Mobile devices have become indispensable tools in the world of business, however mobile devices are also a growing threat to enterprise security.
While smartphones, tablets and notebooks have boosted productivity and changed work patterns, at the same time they've become backdoors for malicious attacks. What's most alarming is that many organisations are unaware of the dangers they face.
Perhaps the biggest security risk created by mobile devices stems from the fact many are used as access points into corporate data and applications. Staff use them for everything from placing client orders to running financial reports and database queries.
Increasingly the devices are also being used to access resources stored on cloud-based platforms. Anything from a hosted CRM system such as Salesforce.com to data held on AWS or Azure can be easily reached via a mobile device from almost any location.
The rising malware problem
While few organisations would ever issue staff with PCs lacking anti-malware tools, many are happy to do so when it comes to phones and tablets. The result is a fleet of devices that risk being compromised by a rising tide of threats.
In our latest Threat Index published in May, Check Point reported that 2000 unique malware families had been identified during April - a 50 per cent increase from the previous month. Interestingly, attacks targeting iOS-powered devices (Apple iPhones and iPads) have moved into the top three of the most common malware types found for the first time.
One example is malware called XcodeGhost which is a compromised version of the iOS developer platform Xcode. This remains a threat to business mobile devices despite the fact it was removed from Apple's App Store back in September 2015.
Android users are also very much in the firing line. Malware named HummingBad is in the top-ten threat list despite the fact it was only discovered by Check Point in February. This threat establishes a rootkit on infected devices, installs unauthorised applications, steals credentials and can bypass encrypted email containers used by many businesses.
Other malware threats identified in the research were the Conficker worm (responsible for 17 per cent of attacks), Sality (12 per cent) and Zeroaccess (6 per cent).
The challenge created by mobile device use in the workplace is exacerbated by the vulnerabilities that exist within their operating systems. The release of new OS generations means there are always multiple variants in use, making standard management difficult.
The problem is compounded by delays in the release of security patches. This can happen weeks or even months after vulnerabilities are discovered, giving attackers plenty of time to exploit the opportunity.
Check Point has found Android to be particularly sluggish when it comes to patching security flaws. During the past six months, patches have been released between two and five months after vulnerabilities were disclosed. Further delays are often caused by device manufacturers. Even when a security patch has been issued, they can delay its distribution to users.
For many years Apple's iOS platform was seen as a security safe haven, however this has now changed. The number of iOS attacks doubled from 2014 to 2015 and the trend is showing no sign of slowing. Also jailbreaks, which circumvent Apple’s entire security strategy, are usually released shortly after any new version appears.
The user factor
As is the case with any security challenge, one of the biggest factors is the user. Malware creators can use techniques such as social engineering and disguise to trick users into installing compromised software.

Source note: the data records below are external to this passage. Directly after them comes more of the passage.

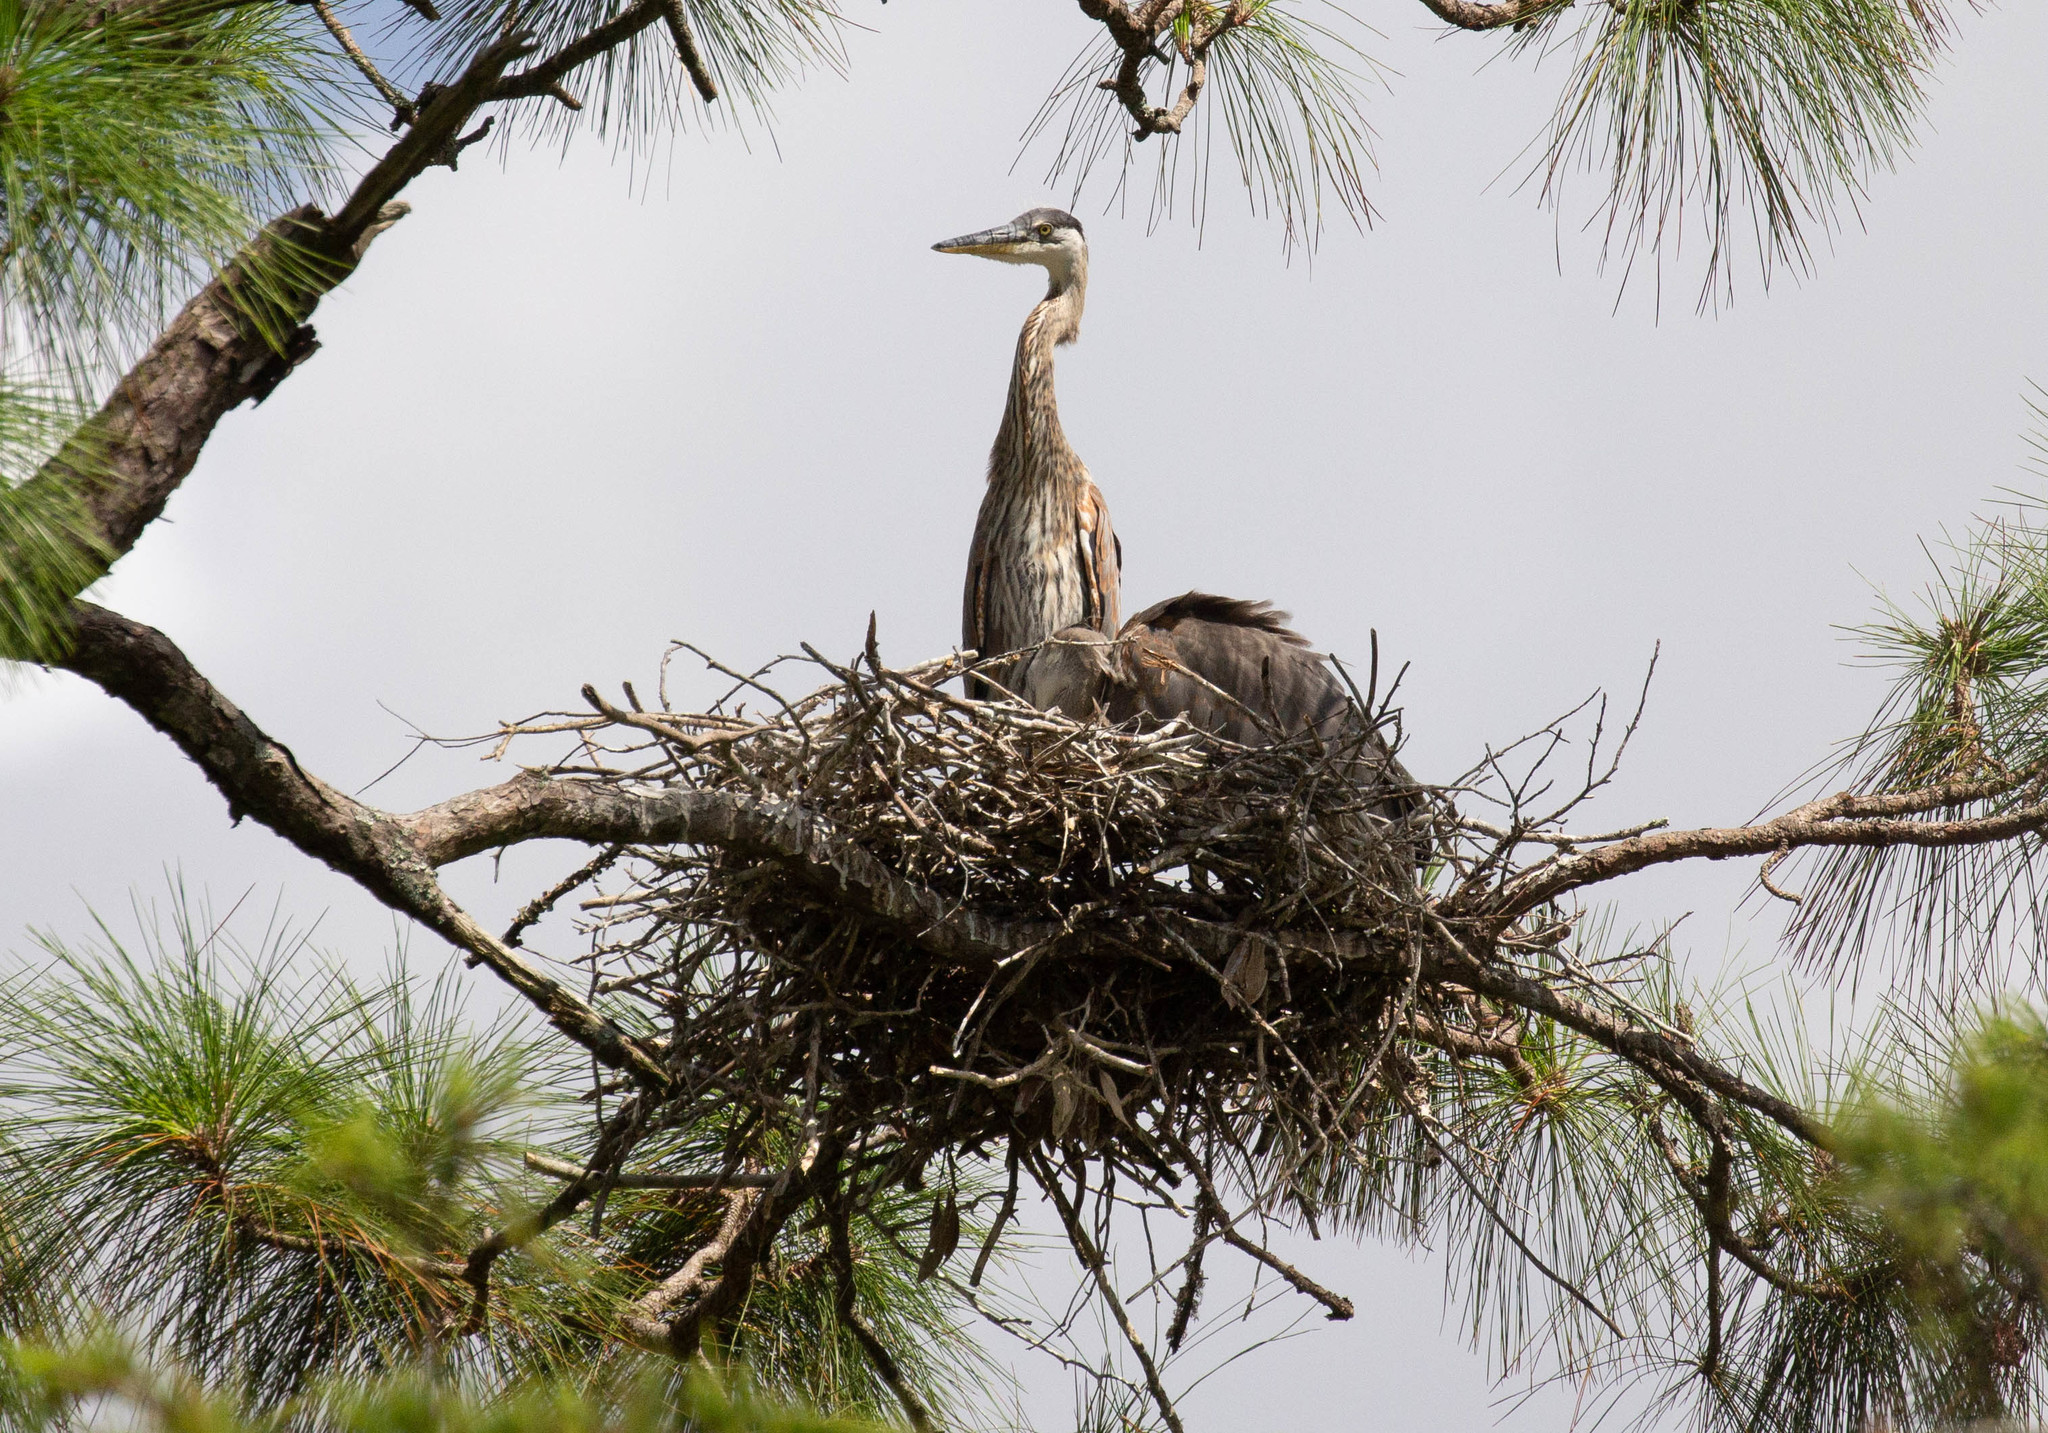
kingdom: Animalia
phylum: Chordata
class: Aves
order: Pelecaniformes
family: Ardeidae
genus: Ardea
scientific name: Ardea herodias
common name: Great blue heron
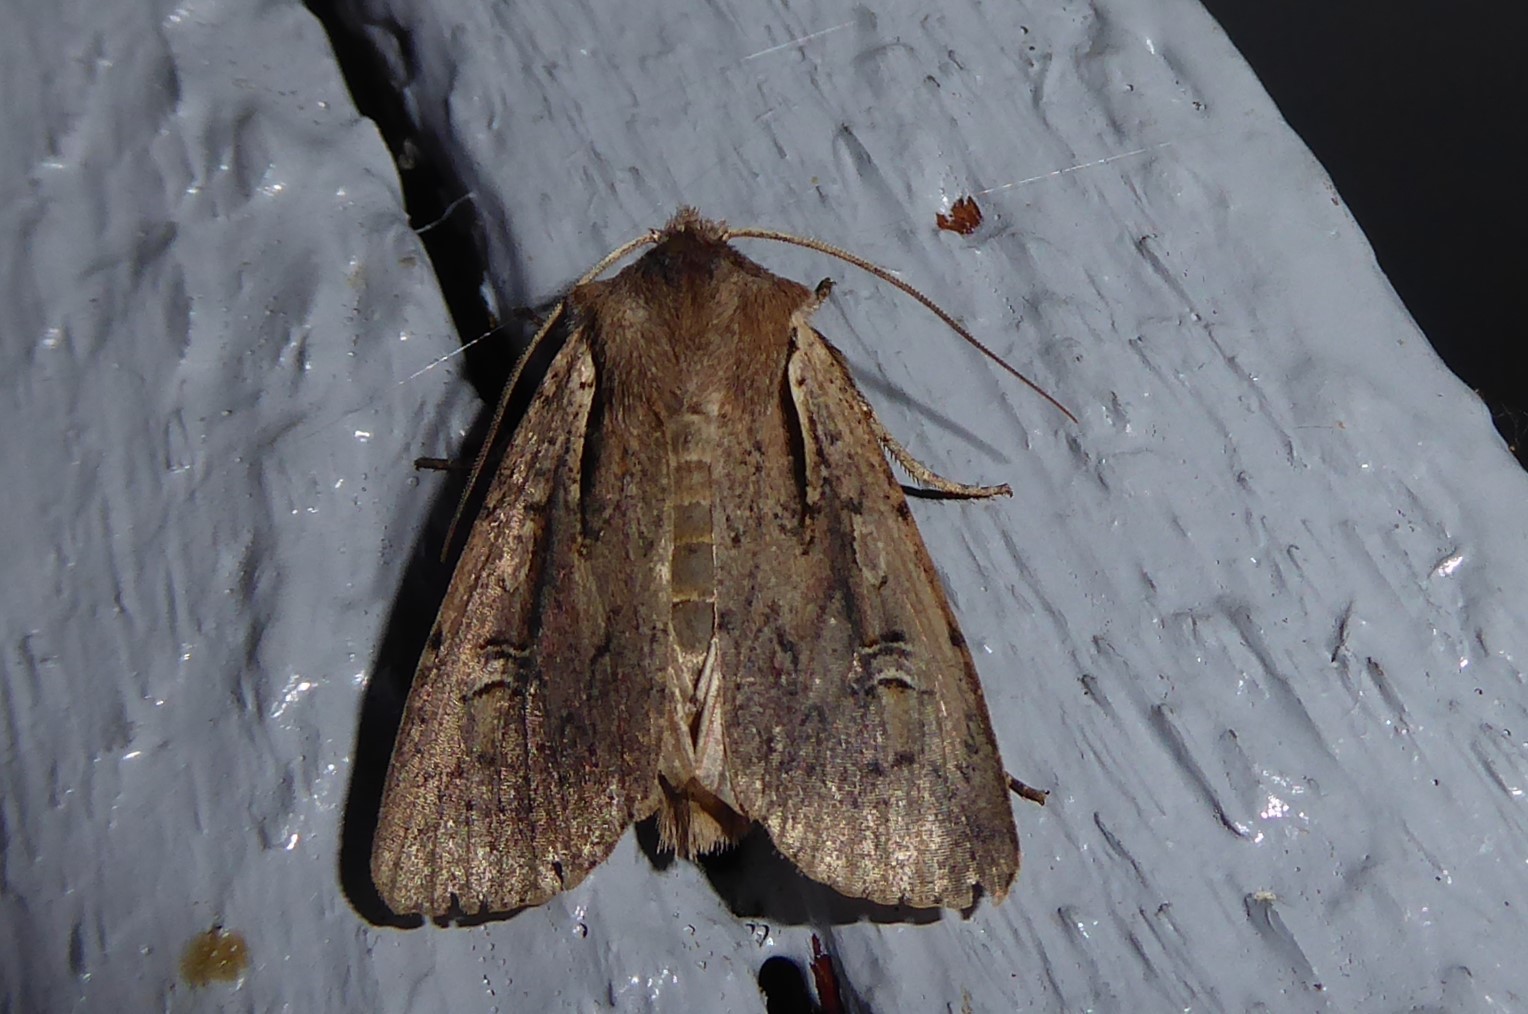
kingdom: Animalia
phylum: Arthropoda
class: Insecta
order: Lepidoptera
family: Noctuidae
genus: Ichneutica
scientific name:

In an increasing number of cases, attackers are repackaging well-known and popular apps. The fake copy of an app will appear almost identical but contain malicious code. This code may do anything from steal personal details to attempt to gain access to secure corporate systems.
Businesses must educate their users on the potential for rogue apps and techniques for avoiding them. This, together with the use of sophisticated security tools, can help reduce the chance of attack.
A different approach to security
Across all mobile devices, cyber criminals are constantly looking for new vulnerabilities that they can use to gain access to corporate data and resources. Fresh attacks can appear very quickly so it is vital for businesses to have in place a comprehensive security solution that can protect them from such activity.
The old strategies of securing core applications and data behind a firewall in an on-premise data centre are no longer sufficient. Instead, businesses must adopt the approach of advanced threat prevention, not just on their networks, but also on all endpoints and mobile devices.
A thorough mobile device security approach involves:
- Continuously monitoring devices to uncover vulnerabilities and suspicious behaviour
- Dealing with threats automatically by mitigating risk until they can be eliminated
- Providing visibility into mobile vulnerabilities to reduce the overall mobile attack surface
By adopting this approach, organisations can take advantage of the benefits delivered by mobile device usage while at the same time avoiding the potential security problems that such devices can create.